Excerpt to read:

SYSTEM_MESSAGE = """You are a helpful customer service agent for Acme Store.

Your responsibilities:
- Answer customer questions about refunds, shipping, accounts, and billing
- Use the search_faq tool to look up accurate information before answering
- Be friendly, concise, and helpful
- If you cannot find relevant information, be honest about it
- If the customer is frustrated, upset, or explicitly requests a human, use check_escalation

Rules:
- Always use search_faq before answering product or policy questions
- Never make up policies or timelines — only use information from the tool
- Keep responses under 150 words unless the customer asks for detail
- Use the customer's name if they provide it
- End each response by asking if the customer has additional questions

You cannot help with: legal disputes, fraud investigations, or custom enterprise pricing.
For those topics, always escalate to a human immediately."""


# Create the customer service agent
service_agent = ConversableAgent(
    name="CustomerServiceAgent",
    system_message=SYSTEM_MESSAGE,
    llm_config=llm_config,
    human_input_mode="NEVER",
    max_consecutive_auto_reply=10,
)

# Create a user proxy that represents the customer
customer_proxy = UserProxyAgent(
    name="Customer",
    human_input_mode="ALWAYS",
    max_consecutive_auto_reply=0,
    code_execution_config=False,
)


# Register tools with the service agent
@service_agent.register_for_llm(description="Search the FAQ knowledge base for customer questions about refunds, shipping, accounts, or billing.")
def faq_search(topic: str, subtopic: str = "") -> str:
    """Search FAQ knowledge base."""
    return search_faq(topic, subtopic if subtopic else None)


@service_agent.register_for_llm(description="Check if the current conversation should be escalated to a human agent.")
def check_escalation(customer_message: str, turn_number: int) -> str:
    """Check escalation criteria."""
    result = detect_escalation_needed(customer_message, turn_number)
    return json.dumps(result)


# Register tools for execution
@customer_proxy.register_for_execution()
def faq_search(topic: str, subtopic: str = "") -> str:
    return search_faq(topic, subtopic if subtopic else None)

Problem requirements: Copy the customer service agent code above in full, with no changes.

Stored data

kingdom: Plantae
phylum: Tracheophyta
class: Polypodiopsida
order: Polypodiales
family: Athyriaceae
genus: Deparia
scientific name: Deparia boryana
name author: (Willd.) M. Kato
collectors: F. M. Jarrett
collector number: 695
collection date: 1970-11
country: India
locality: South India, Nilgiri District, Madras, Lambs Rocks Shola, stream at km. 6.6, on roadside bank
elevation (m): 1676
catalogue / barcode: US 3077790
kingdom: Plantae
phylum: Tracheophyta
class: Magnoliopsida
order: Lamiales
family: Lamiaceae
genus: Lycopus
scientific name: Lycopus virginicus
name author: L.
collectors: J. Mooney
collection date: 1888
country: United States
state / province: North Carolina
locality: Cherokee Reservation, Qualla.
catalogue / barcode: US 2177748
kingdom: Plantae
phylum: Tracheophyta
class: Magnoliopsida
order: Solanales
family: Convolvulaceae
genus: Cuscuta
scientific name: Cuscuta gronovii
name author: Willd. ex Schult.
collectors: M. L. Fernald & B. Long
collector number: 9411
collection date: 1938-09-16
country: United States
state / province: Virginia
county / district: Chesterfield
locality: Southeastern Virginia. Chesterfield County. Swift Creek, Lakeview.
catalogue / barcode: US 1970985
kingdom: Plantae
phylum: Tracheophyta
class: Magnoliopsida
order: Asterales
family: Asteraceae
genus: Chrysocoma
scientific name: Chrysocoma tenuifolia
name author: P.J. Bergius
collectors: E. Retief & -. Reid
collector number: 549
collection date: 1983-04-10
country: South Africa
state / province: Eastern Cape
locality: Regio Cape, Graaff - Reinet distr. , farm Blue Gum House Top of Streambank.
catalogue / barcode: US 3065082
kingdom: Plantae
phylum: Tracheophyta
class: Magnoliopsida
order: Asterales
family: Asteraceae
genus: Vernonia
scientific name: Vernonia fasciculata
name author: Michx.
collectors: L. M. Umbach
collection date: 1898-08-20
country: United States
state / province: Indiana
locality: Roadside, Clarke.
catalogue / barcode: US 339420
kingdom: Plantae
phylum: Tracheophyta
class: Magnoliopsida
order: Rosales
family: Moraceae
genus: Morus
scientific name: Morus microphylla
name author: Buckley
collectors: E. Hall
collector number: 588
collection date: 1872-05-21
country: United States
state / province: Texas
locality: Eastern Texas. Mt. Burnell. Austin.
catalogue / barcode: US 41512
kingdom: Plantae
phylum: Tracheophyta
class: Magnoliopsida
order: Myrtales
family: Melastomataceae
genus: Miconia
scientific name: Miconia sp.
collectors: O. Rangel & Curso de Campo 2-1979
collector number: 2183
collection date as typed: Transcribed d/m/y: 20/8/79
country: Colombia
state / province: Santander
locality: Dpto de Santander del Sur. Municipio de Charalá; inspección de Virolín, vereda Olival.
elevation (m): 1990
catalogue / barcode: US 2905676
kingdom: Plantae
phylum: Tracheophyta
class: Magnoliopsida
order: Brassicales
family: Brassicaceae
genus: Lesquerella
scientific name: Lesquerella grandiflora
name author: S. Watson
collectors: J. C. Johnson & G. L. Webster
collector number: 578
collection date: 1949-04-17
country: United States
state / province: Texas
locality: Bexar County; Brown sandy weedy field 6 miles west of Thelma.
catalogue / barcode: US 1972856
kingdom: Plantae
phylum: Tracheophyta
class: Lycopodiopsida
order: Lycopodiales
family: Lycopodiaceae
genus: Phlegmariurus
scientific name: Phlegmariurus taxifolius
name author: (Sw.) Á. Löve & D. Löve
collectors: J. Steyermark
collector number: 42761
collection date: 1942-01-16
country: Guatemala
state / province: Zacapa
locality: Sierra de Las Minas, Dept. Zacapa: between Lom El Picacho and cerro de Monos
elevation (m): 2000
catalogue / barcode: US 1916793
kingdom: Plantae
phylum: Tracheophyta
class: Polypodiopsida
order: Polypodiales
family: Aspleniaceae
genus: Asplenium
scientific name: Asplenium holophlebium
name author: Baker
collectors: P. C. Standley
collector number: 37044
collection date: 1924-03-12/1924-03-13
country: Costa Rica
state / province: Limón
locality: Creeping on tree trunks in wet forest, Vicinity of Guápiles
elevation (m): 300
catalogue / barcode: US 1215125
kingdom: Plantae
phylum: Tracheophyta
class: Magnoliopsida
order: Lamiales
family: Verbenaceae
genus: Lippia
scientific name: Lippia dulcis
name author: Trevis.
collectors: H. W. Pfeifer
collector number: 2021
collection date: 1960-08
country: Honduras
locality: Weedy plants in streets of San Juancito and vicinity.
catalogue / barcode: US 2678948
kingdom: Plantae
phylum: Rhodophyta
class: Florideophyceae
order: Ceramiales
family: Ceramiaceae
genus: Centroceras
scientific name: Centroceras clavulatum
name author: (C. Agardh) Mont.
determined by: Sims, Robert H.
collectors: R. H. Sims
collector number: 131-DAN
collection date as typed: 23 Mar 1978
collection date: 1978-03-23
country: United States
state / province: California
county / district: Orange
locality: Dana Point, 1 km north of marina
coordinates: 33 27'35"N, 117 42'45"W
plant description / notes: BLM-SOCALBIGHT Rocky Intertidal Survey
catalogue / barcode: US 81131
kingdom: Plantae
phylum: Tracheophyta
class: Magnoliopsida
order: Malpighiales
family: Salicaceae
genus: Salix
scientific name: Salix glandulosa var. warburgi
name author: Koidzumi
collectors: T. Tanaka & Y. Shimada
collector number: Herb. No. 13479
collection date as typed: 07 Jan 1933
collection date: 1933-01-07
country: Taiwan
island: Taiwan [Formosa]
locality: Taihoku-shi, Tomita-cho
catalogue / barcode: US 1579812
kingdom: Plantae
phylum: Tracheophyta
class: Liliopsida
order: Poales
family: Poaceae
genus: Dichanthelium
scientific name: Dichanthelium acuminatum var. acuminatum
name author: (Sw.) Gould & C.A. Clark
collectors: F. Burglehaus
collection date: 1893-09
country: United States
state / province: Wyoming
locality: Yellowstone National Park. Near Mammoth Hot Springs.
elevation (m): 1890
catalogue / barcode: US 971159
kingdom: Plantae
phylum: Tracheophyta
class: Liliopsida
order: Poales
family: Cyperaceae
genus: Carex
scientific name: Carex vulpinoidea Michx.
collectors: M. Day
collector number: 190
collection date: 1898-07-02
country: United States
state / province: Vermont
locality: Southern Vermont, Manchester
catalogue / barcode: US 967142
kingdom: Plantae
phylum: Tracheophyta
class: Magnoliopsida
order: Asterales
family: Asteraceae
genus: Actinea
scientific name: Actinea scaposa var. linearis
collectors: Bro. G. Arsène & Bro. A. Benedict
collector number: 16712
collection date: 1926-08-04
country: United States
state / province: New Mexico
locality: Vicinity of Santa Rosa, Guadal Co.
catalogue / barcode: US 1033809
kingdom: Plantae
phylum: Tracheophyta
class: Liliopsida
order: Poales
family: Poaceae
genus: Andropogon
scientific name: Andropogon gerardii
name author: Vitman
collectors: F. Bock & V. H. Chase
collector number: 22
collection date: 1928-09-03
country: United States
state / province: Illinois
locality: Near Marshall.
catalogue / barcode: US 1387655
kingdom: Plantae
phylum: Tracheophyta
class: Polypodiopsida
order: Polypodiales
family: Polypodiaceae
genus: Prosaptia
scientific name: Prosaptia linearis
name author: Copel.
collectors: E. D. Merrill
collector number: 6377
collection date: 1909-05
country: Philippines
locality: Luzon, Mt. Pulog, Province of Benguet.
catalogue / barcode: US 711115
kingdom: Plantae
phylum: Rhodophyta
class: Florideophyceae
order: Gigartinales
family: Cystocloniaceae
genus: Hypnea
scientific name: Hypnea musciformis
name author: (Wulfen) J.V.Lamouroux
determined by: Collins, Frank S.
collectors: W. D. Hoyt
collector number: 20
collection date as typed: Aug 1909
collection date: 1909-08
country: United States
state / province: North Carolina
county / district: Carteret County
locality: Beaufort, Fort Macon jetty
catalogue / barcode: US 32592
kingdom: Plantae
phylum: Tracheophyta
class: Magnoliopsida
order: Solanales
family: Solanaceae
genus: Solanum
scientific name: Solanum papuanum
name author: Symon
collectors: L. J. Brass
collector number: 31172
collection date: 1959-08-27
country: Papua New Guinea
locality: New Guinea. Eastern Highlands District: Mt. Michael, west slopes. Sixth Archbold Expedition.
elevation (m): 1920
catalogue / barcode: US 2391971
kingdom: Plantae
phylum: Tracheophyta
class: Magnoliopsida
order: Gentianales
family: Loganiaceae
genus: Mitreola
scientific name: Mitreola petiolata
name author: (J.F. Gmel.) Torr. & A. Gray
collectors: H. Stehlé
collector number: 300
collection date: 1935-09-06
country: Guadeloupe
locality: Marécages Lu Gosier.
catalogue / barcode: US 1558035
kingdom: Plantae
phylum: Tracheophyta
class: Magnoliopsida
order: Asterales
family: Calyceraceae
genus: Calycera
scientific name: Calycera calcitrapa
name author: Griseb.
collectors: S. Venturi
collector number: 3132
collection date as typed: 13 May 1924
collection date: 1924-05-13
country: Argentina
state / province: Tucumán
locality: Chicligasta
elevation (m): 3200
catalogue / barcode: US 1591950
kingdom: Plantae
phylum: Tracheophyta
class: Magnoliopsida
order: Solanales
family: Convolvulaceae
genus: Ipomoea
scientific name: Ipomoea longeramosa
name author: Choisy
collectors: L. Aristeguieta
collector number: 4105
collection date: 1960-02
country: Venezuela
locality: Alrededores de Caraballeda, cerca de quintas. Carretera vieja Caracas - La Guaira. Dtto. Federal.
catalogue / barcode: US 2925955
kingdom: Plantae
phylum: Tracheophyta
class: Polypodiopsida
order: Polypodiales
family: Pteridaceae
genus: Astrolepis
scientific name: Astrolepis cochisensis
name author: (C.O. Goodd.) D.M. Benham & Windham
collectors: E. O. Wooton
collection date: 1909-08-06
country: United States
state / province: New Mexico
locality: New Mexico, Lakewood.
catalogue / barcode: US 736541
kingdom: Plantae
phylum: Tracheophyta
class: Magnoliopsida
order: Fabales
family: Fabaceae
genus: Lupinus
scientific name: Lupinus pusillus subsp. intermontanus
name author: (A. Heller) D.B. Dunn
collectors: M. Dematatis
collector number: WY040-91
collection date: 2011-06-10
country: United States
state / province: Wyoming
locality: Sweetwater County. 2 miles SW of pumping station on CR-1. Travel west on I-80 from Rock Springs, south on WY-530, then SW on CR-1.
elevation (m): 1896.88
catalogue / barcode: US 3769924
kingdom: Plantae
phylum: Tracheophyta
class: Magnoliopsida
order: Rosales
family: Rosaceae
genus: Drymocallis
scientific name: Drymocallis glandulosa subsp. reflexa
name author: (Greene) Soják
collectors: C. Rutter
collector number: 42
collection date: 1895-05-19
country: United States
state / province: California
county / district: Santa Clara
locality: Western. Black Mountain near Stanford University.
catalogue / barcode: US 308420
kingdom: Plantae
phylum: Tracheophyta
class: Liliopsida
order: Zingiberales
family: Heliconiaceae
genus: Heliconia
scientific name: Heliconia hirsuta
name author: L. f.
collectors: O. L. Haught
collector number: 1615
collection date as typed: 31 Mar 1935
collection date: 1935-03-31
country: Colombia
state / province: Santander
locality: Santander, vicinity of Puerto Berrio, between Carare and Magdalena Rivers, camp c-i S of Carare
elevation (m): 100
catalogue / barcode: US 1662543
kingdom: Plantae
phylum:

Response:
SYSTEM_MESSAGE = """You are a helpful customer service agent for Acme Store.

Your responsibilities:
- Answer customer questions about refunds, shipping, accounts, and billing
- Use the search_faq tool to look up accurate information before answering
- Be friendly, concise, and helpful
- If you cannot find relevant information, be honest about it
- If the customer is frustrated, upset, or explicitly requests a human, use check_escalation

Rules:
- Always use search_faq before answering product or policy questions
- Never make up policies or timelines — only use information from the tool
- Keep responses under 150 words unless the customer asks for detail
- Use the customer's name if they provide it
- End each response by asking if the customer has additional questions

You cannot help with: legal disputes, fraud investigations, or custom enterprise pricing.
For those topics, always escalate to a human immediately."""


# Create the customer service agent
service_agent = ConversableAgent(
    name="CustomerServiceAgent",
    system_message=SYSTEM_MESSAGE,
    llm_config=llm_config,
    human_input_mode="NEVER",
    max_consecutive_auto_reply=10,
)

# Create a user proxy that represents the customer
customer_proxy = UserProxyAgent(
    name="Customer",
    human_input_mode="ALWAYS",
    max_consecutive_auto_reply=0,
    code_execution_config=False,
)


# Register tools with the service agent
@service_agent.register_for_llm(description="Search the FAQ knowledge base for customer questions about refunds, shipping, accounts, or billing.")
def faq_search(topic: str, subtopic: str = "") -> str:
    """Search FAQ knowledge base."""
    return search_faq(topic, subtopic if subtopic else None)


@service_agent.register_for_llm(description="Check if the current conversation should be escalated to a human agent.")
def check_escalation(customer_message: str, turn_number: int) -> str:
    """Check escalation criteria."""
    result = detect_escalation_needed(customer_message, turn_number)
    return json.dumps(result)


# Register tools for execution
@customer_proxy.register_for_execution()
def faq_search(topic: str, subtopic: str = "") -> str:
    return search_faq(topic, subtopic if subtopic else None)